Americans perceive that the economy is doing poorly because they continue to feel the effects of inflation, even though growth is solid and the job market is stronger than expected: the unemployment rate dropped to 3.8% in March, and 303 thousand jobs were created. Analysts see signs that the US economy has found a good balance between positive trends in business and entrepreneurial activities, increasing employment rates, and rising wages.

On the domestic front, the flow of migrants, which the Biden Administration has failed to manage or reduce, just like the previous Trump Administration, works against the incumbent president. Conversely, what works in his favor is the irritation of a majority slice of public opinion over the crackdown on abortion imposed by a strongly conservative Supreme Court – six out of nine judges on the right and three chosen by Trump personally.

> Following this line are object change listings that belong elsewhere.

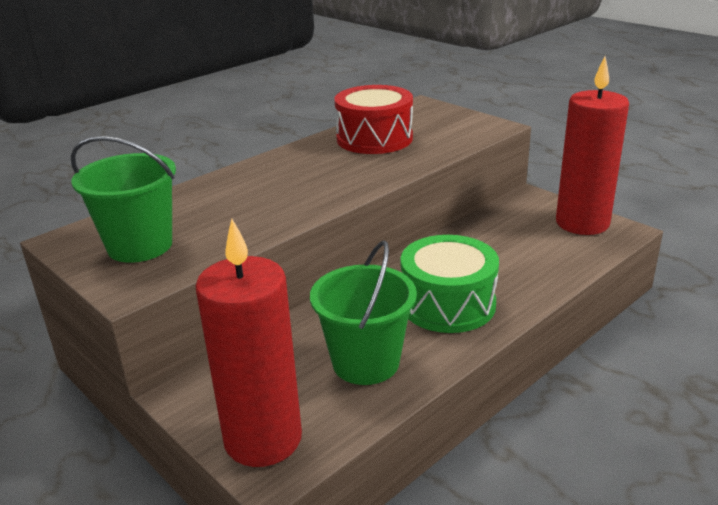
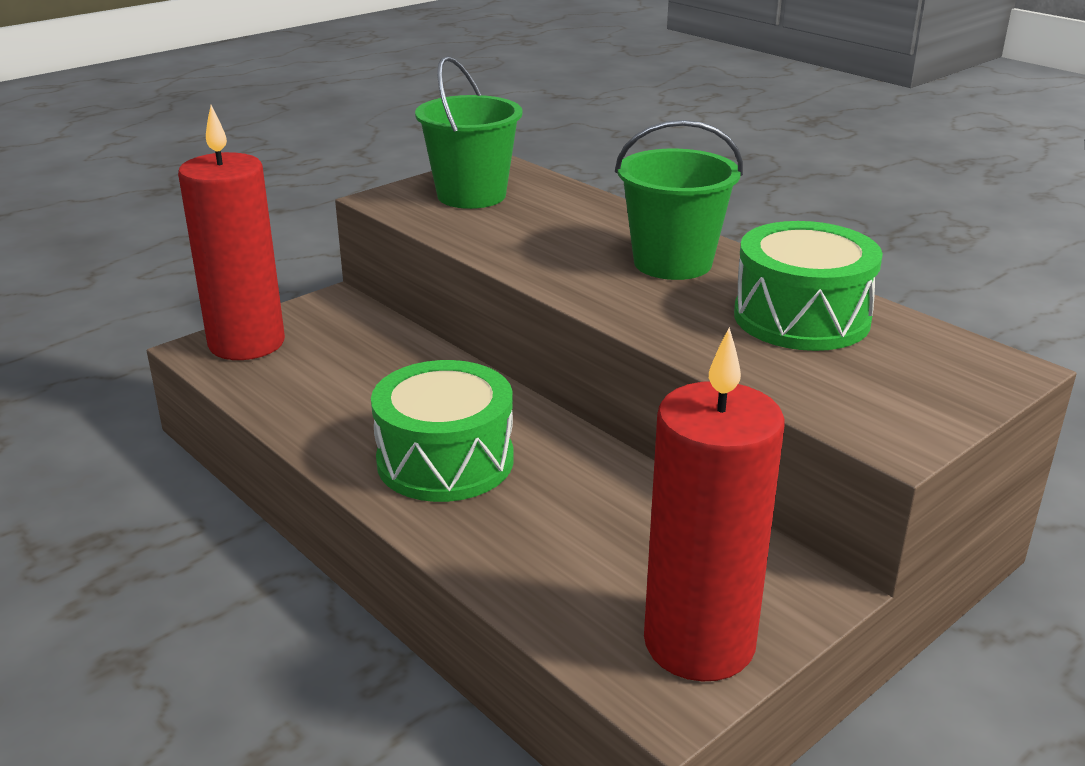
camera: 90 degrees right, 0 degrees up
(366, 362) = (340, 397): green bucket -> green bucket (672, 263)
(374, 139) = (801, 318): red drum -> green drum

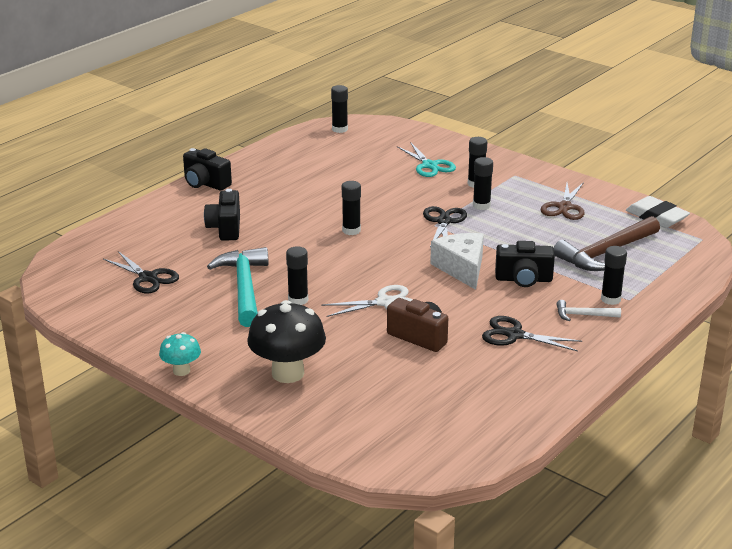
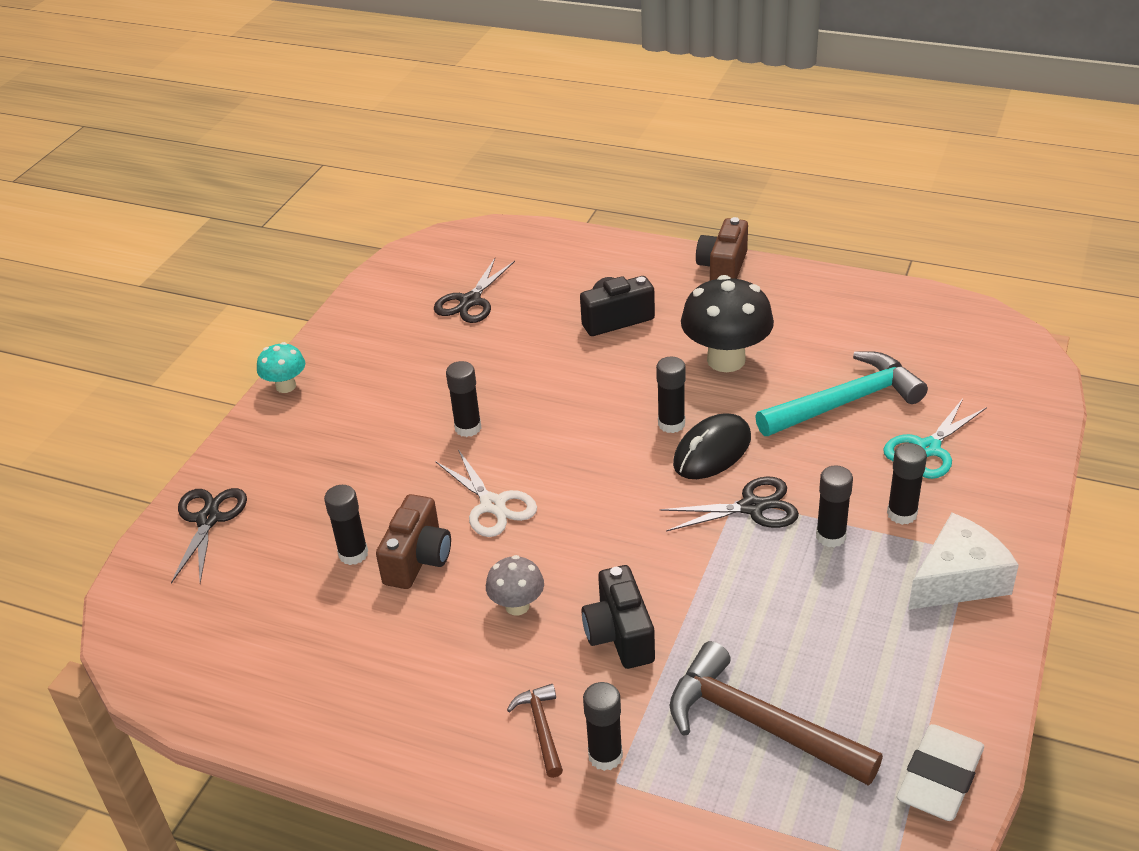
camera: 75 degrees right, 10 degrees up
(205, 183) = (723, 268): black camera -> brown camera
(244, 287) = (479, 377): turquoise hammer -> turquoise hammer (846, 402)
(288, 373) = (301, 466): black mushroom -> black mushroom (726, 360)
(339, 129) = (976, 329): black glue stick -> black glue stick (353, 554)
(387, 223) = (712, 451): none -> black mouse
(462, 268) = (620, 559): white cheese -> white cheese (958, 579)
(482, 308) = (517, 606): none -> grey mushroom
(514, 335) = (455, 657): black scissors -> black scissors (208, 519)
(564, 207) = (892, 639): brown scissors -> none
(583, 315) = (541, 728): white hammer -> brown hammer

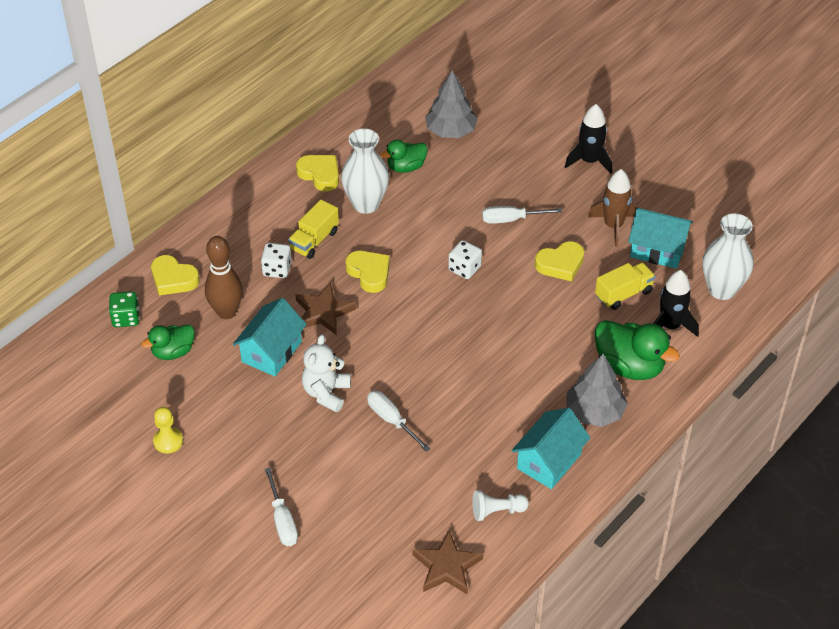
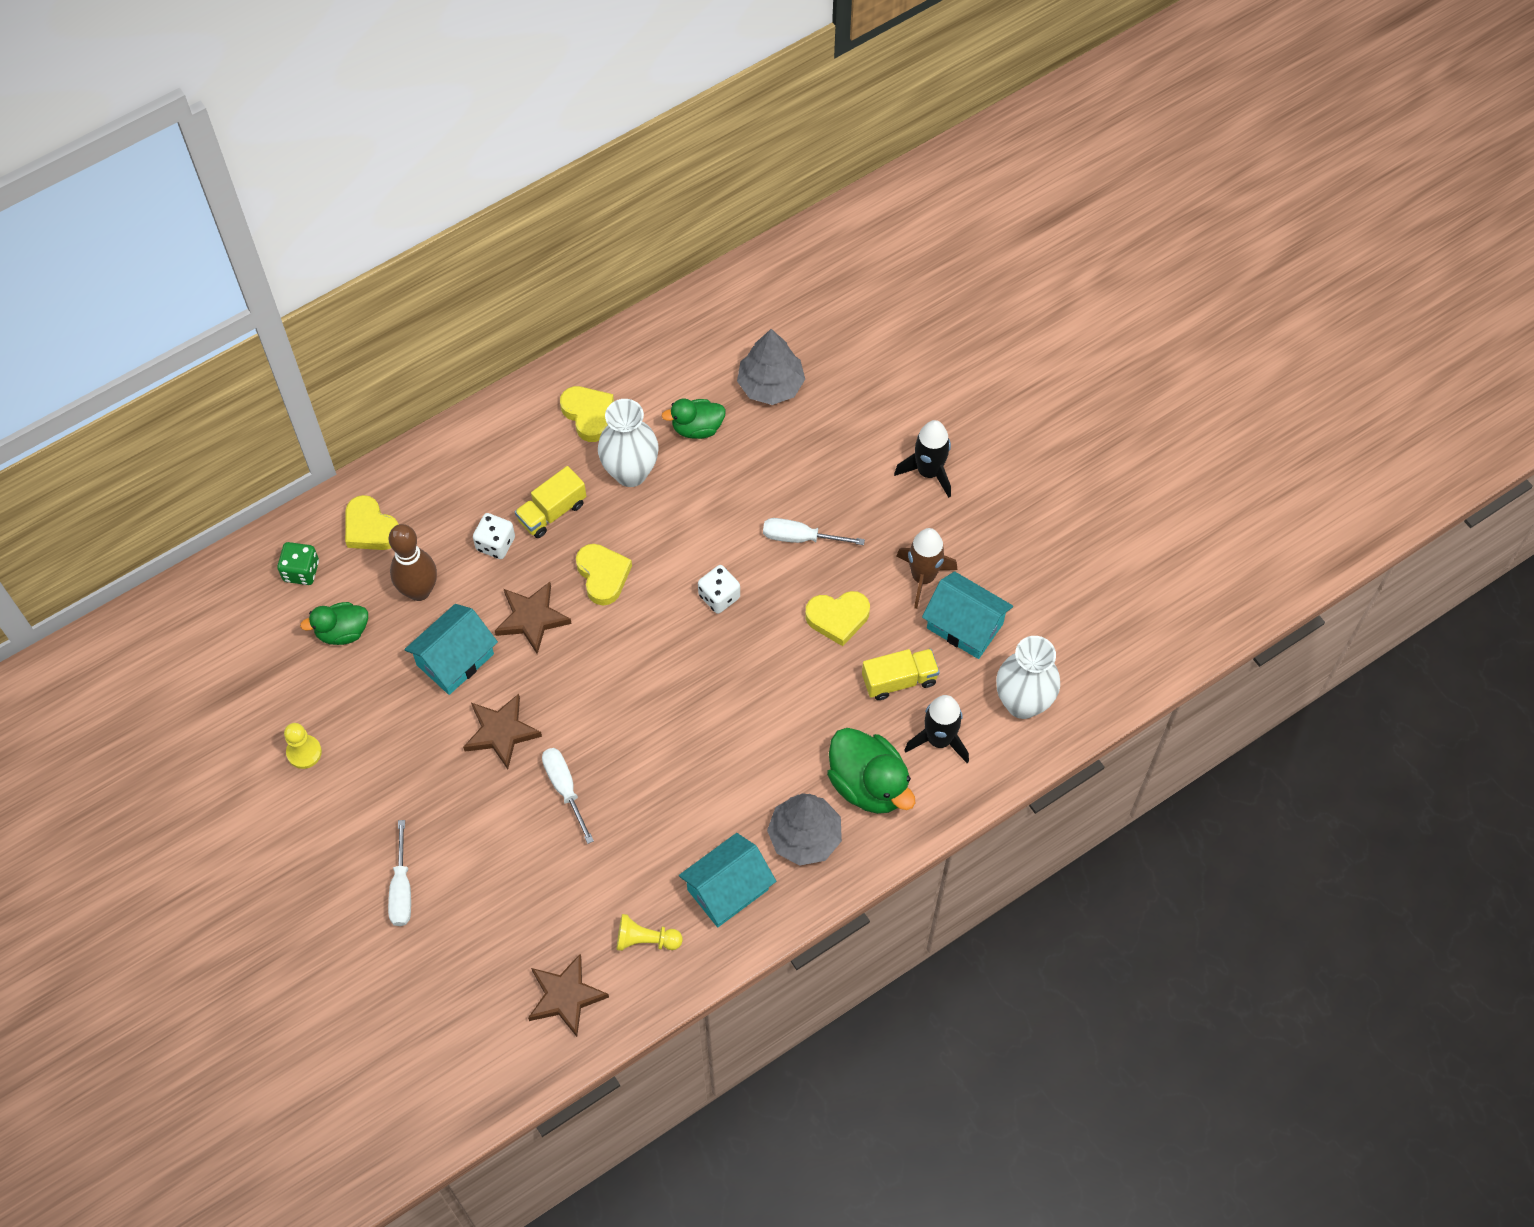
camera: 15 degrees right, 15 degrees up
(326, 393) = (501, 732): white teddy bear -> brown star
(497, 511) = (645, 940): white pawn -> yellow pawn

On the international front, the wars in Ukraine and the Middle East work against Biden, who cannot end them, and in favor of Trump, who promises to end them, without ever saying how, and boasts that they would never have started with him, without explaining why.

But the game is not over yet. Biden is burdened by uncertainties about his age – he will be 82 immediately after the vote: not that Trump, who will be 78 in June, is a spring chicken – and fragility. For Trump, there is the gamble of the trials: he plays to procrastinate, and, with the complicity of judges appointed by him, he succeeds, but he risks stumbling on at least one of the four.

And both prospective candidates continue to display weaknesses in primary tests, even though they have no more rivals. There is always about a fifth of Republicans who do not vote for Trump; and there is always a slice of Democrats, fluctuating between a tenth and a fifth, who do not vote for Biden. Those disappointed by the Democratic administration are among the youth and minorities, especially Arab Americans tired of the Middle Eastern tug-of-war: the president calls for moderation from Israel, which ignores him, while simultaneously supplying the weapons with which it torments the Gaza Strip.

Against Trump, there are many of his collaborators in the current White House term: his vice president Mike Pence, his former Secretary of Defense Mark Esper, who defines him as “a threat to democracy”; his former National Security Advisor John Bolton, who considers him “unfit to be president”. In short, the more you know him, the more you avoid him.

Sarah Matthews, a former assistant to Trump, who testified against him before the commission investigating the January 6, 2021 riot, finds it “amazing” how many former members of his staff have denounced him. But, on the other hand, there is also a line of those who cannot wait to reclaim their place under their boss.

USA 2024: Trials, Trump seeks the recusal of the New York judge
Donald Trump seeks the recusal of Judge Juan Merchan presiding over the trial in New York for the hush money paid to a pornstar and a former Playboy bunny during the 2016 US campaign. The request for recusal comes ten days before the start of the trial, set for April 15, and follows public accusations made by the former president against the judge and his daughter, a Democratic activist. It is yet another attempt to delay the start of the trial.

USA 2024: An airport named after Trump? No, a prison
The Democratic response is immediate to the Republican proposal to rename Washington Airport, currently called Dulles Airport, after former President Donald Trump. Two Democratic lawmakers suggest naming a federal prison in Miami after the magnate, which would become the Donald J Trump Federal Correctional Institution. It is unlikely that either of the two ideas will be implemented.

Melania Trump returns to the election campaign: after a prolonged absence, the former first lady will organize a fundraising event on April 20 for the Log Cabin Republicans, the association representing the conservative Ltbgq community. The event will be held at Mar-a-Lago, the Trumps’ residence.